SELECTED PASSAGE:
As we’ve learnt to equate anti-Zionism, or even less drastic critiques of the Jewish state, with anti-Semitism, we’ve come to regard every Jewish opponent of what’s going on in Israel today as a potential, or factual, self-hating Jew - a Jewish anti-Semite.

One of the current candidates for that title is none other than Avraham Burg, an observant Jew, Labour member of Knesset and its former Speaker, past Chairman of the World Zionist Organization and the Jewish Agency, the son of one of the great late leaders of religious Zionism in Israel. In an article that originally appeared in the Israeli daily Yediot Aharonot and has been reprinted in leading newspapers around the world, Burg describes his fear of the end of the Zionist dream.

The latest version I saw was published only a few days ago in the London Daily Telegraph, a paper considered to be pro-Israel. I picked it up via The Jewish Telegraphic Agency, an outfit no less committed to the Jewish State and the Jewish People than any Diaspora Jew who is bound to turn from the article in indignation, or worse. For whenever we get bad news we’re prone to shoot the messenger. That makes Avraham Burg a prime target.

WORK TO COMPLETE:
- 1) Return the listing word for word, from its first line up to and including the line containing "ROUTE DES JO 2032".
- 2) Pick up the passage about Avraham Burg and the charge of Jewish self-hatred where it ends, and keep writing it.

EXTRACTED RECORDS:
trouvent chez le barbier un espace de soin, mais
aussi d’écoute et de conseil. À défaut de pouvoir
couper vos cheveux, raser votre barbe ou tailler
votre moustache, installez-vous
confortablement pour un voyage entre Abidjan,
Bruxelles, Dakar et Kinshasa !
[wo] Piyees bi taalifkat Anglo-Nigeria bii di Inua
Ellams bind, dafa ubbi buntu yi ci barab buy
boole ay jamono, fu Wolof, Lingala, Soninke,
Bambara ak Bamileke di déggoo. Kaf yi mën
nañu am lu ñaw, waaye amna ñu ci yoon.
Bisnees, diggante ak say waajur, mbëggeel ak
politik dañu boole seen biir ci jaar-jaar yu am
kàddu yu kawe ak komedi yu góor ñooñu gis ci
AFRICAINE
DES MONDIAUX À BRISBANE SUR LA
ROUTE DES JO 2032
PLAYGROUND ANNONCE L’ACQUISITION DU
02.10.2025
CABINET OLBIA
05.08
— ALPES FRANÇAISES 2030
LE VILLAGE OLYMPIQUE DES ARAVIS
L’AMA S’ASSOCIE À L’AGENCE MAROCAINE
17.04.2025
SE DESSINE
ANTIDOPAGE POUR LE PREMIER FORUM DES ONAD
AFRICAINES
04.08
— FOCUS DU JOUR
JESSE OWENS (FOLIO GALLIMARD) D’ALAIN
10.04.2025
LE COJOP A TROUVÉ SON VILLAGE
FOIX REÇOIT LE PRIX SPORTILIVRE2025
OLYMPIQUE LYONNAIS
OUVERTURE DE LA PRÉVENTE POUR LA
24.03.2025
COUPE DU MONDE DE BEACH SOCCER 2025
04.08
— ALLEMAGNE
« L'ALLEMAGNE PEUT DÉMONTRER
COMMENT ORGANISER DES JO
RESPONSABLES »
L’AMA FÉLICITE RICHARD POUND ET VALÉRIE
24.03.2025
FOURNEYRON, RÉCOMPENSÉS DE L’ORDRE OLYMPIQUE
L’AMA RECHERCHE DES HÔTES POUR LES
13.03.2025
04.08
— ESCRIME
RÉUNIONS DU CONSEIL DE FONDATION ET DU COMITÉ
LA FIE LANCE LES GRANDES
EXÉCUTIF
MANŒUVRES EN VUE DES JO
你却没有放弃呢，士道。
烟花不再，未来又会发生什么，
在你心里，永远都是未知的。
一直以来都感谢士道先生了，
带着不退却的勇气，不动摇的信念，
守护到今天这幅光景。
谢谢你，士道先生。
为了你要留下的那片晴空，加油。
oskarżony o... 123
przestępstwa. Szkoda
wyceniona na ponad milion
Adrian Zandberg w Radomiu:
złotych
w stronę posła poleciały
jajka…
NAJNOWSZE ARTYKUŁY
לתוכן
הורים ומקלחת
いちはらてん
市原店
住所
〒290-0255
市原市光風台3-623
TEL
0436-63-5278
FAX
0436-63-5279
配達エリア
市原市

ANSWERS IN ORDER:
- 1)
trouvent chez le barbier un espace de soin, mais
aussi d’écoute et de conseil. À défaut de pouvoir
couper vos cheveux, raser votre barbe ou tailler
votre moustache, installez-vous
confortablement pour un voyage entre Abidjan,
Bruxelles, Dakar et Kinshasa !
[wo] Piyees bi taalifkat Anglo-Nigeria bii di Inua
Ellams bind, dafa ubbi buntu yi ci barab buy
boole ay jamono, fu Wolof, Lingala, Soninke,
Bambara ak Bamileke di déggoo. Kaf yi mën
nañu am lu ñaw, waaye amna ñu ci yoon.
Bisnees, diggante ak say waajur, mbëggeel ak
politik dañu boole seen biir ci jaar-jaar yu am
kàddu yu kawe ak komedi yu góor ñooñu gis ci
AFRICAINE
DES MONDIAUX À BRISBANE SUR LA
ROUTE DES JO 2032

- 2)
The title of Burg’s article says it all: I fear that the Zionist dream is doomed. It opens in this way:

The Zionist revolution has always rested on two pillars: a just path and an ethical leadership. Neither of these is operative any longer. The Israeli nation today rests on the scaffolding of corruption, and on foundations of oppression and injustice. As such the end of the Zionist enterprise is already on our doorstep. There is a real chance that ours will be the last Zionist generation. There may yet be a Jewish state here, but it will be a different sort, strange and ugly.

Settlements
The reference to “the scaffolding of corruption” is, presumably, to the allegations about the business dealings of Prime Minister Sharon and his sons that may end in criminal charges. The reference to “the foundations of oppression and injustice” is clearly to the occupation. It’s the substance of the article:

It turns out that the 2,000-year struggle for Jewish survival comes down to a state of settlements, run by an amoral clique of corrupt lawbreakers who are deaf both to their citizens and to their enemies.

Burg’s call to the way back to Zionism is the same that has been advocated by the Jewish elites for a long time: to abandon the idea of a “greater Israel” reflected in occupation and annexation in favor of a two-state solution, which would not only create a Palestinian state but also affirm Israel as a Jewish-Zionist-democratic state.

Politicians will tell you that it’s not so simple and many of us, not least in the Diaspora, tend to believe them because, by confirming the status quo, they allow us to have all kinds of illusions about Israel without demanding much more than some financial aid and the odd, carefully choreographed,  “mission.”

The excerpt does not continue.